I’d appriciate any input to point me in the right direction.

You are now getting the start time for the cheapest consecutive block of 2.25 hours today or tomorrow for the times which are later than the current time. I don’t see any errors.

So if this is for example a dishwasher, which will run for 2.25 hours, it will be cheapest to turn it on at 1:45 this night.

If you want the results of mode='all' in an attribute, you will have to define that attribute as well in your template sensor.

BTW, there is no use for your current trigger here, you are just adding extra load to your system to run this every minute, it will not change the result. It will already change when the state of your source sensor changes.

I’ve now read the documentation several times and I can’t find the link between the chapters “Advanced mode” and “Output modes”. Where do I add the output mode? Can I get the result of “mode = all” as attributes in a sensor?

I don’t really understand what you mean here, the Advanced mode is for data input. It is used to add weights to your data. If your appliance uses very much power in the first and last half hour, but not so much during the 2 hours in between, you can add that information. It might use a bit higher price for the 2 hours in between, to have the most power usage in the least expensive hours.

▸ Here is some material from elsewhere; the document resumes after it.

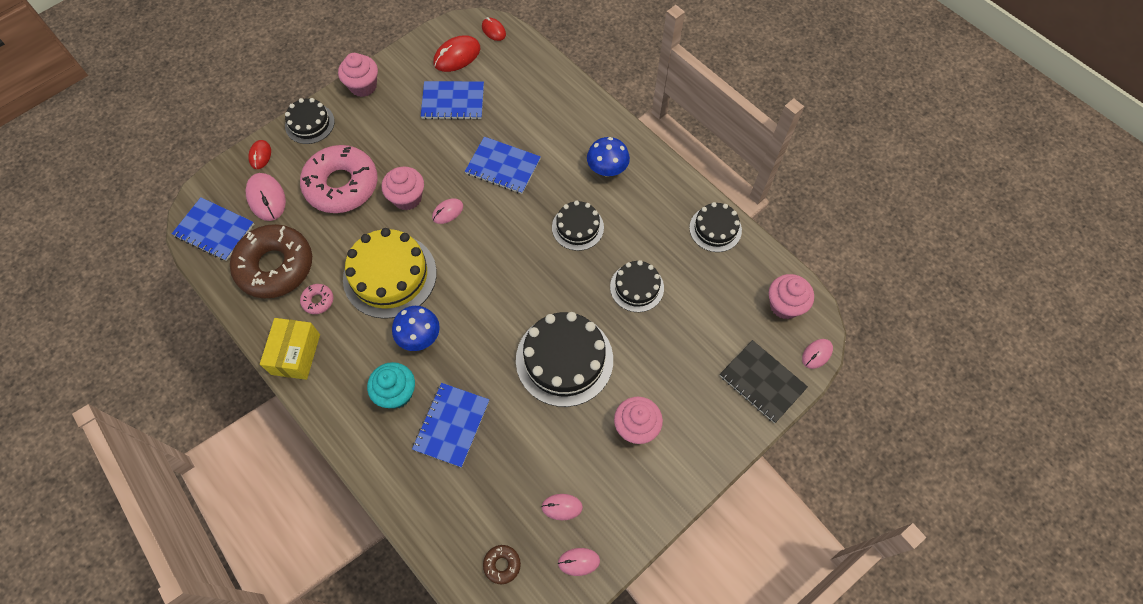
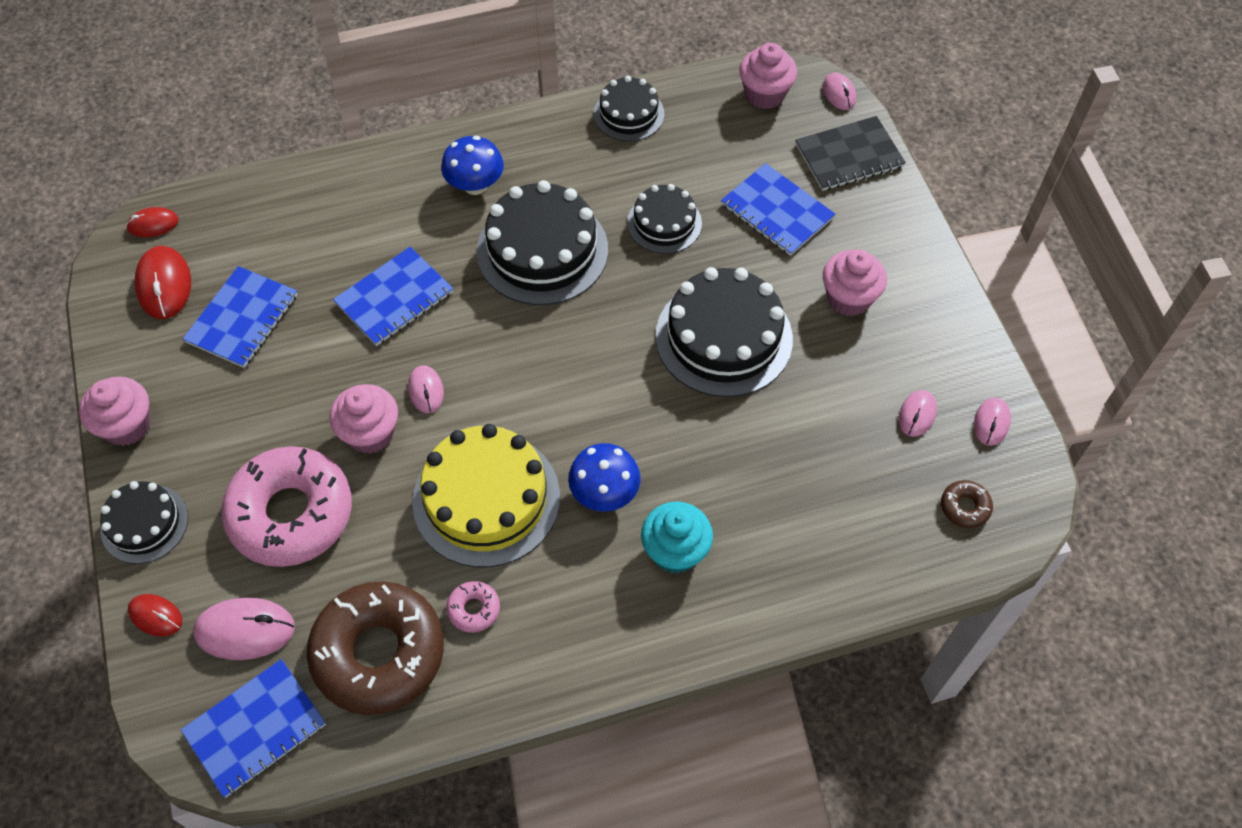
camera: 65 degrees left, 5 degrees down
(296, 354) = (546, 667): yellow box -> none
(452, 425) = (754, 499): blue notebook -> blue notebook (777, 211)
(577, 227) = (542, 250): black cake -> black cake, size x1.74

The Output part defines what information you want to receive, do you want to have the start time, or the end time of the time-block, or the prices in that time block?

If you can tell me your goal, I can help you better :slight_smile:

BTW as raw_today and raw_tomorrow are used by default, you don’t have to set them in your template.

@TheFes Thanks. Yes I get this default result. My challange is that I don’t know where I should add “mode = all”. Adding it after “look_ahead” results in template error. This is also what I mean about my lack of understanding between the two chapters. I’ve been fighting with getting it to work and realised that maybe I didn’t get a result, because the input entity I am referring to only updates at 13:00 and 00:00.

For now my goal was just to get some information for a dashboard, but I’m working on an automation for charging my PV battery.

Does it also give an error with that output mode if you test it in developer tools > template?

Can you let me know if it works there, and if not, what the error is

Tried again to add “mode = average” after look_ahead. Got the correct value as state (my previous issue must have been triggering).
Adding mode = 'all'after look_ahead works in the Template. but gives me an “unknown” result in states. I realise state can only have a single value - so how do I go about adding all the values as attributes in a sensor?

template:
  - trigger:
      - platform: time_pattern
        minutes: "/1"
    sensor:
      - name: cheap_energy_2_15_today_tomorrow
        state: >
          {% from 'cheapest_energy_hours.jinja' import cheapest_energy_hours %}
          {% set output = cheapest_energy_hours (
          sensor = 'sensor.energi_data_service',
          attr_today = 'raw_today',
          attr_tomorrow = 'raw_tomorrow',
          time_key = 'hour',
          value_key = 'price',
          hours = 2.25,
          include_tomorrow = true,
          look_ahead = true,
          mode = 'all'
          ) %}
            {{ output }}

A state can be only 255 characters, and this will be more than that.

But again, what it your goal here. What are you trying to achieve?

First of all I’m trying to understand how to get information from the integration. I have a couple of use cases in mind at the moment. 1) Card in view with the one, two and three cheapest hours for today and tomorrow, with the average price for those timeslots. 2) Using it as a trigger in automation to charge PV battery under certain circumstances (SOC / consumption and PV forcast).

PS: The reason I mentioned that I can’t understand the documentation is because I don’t know how I get an output like the one in the example.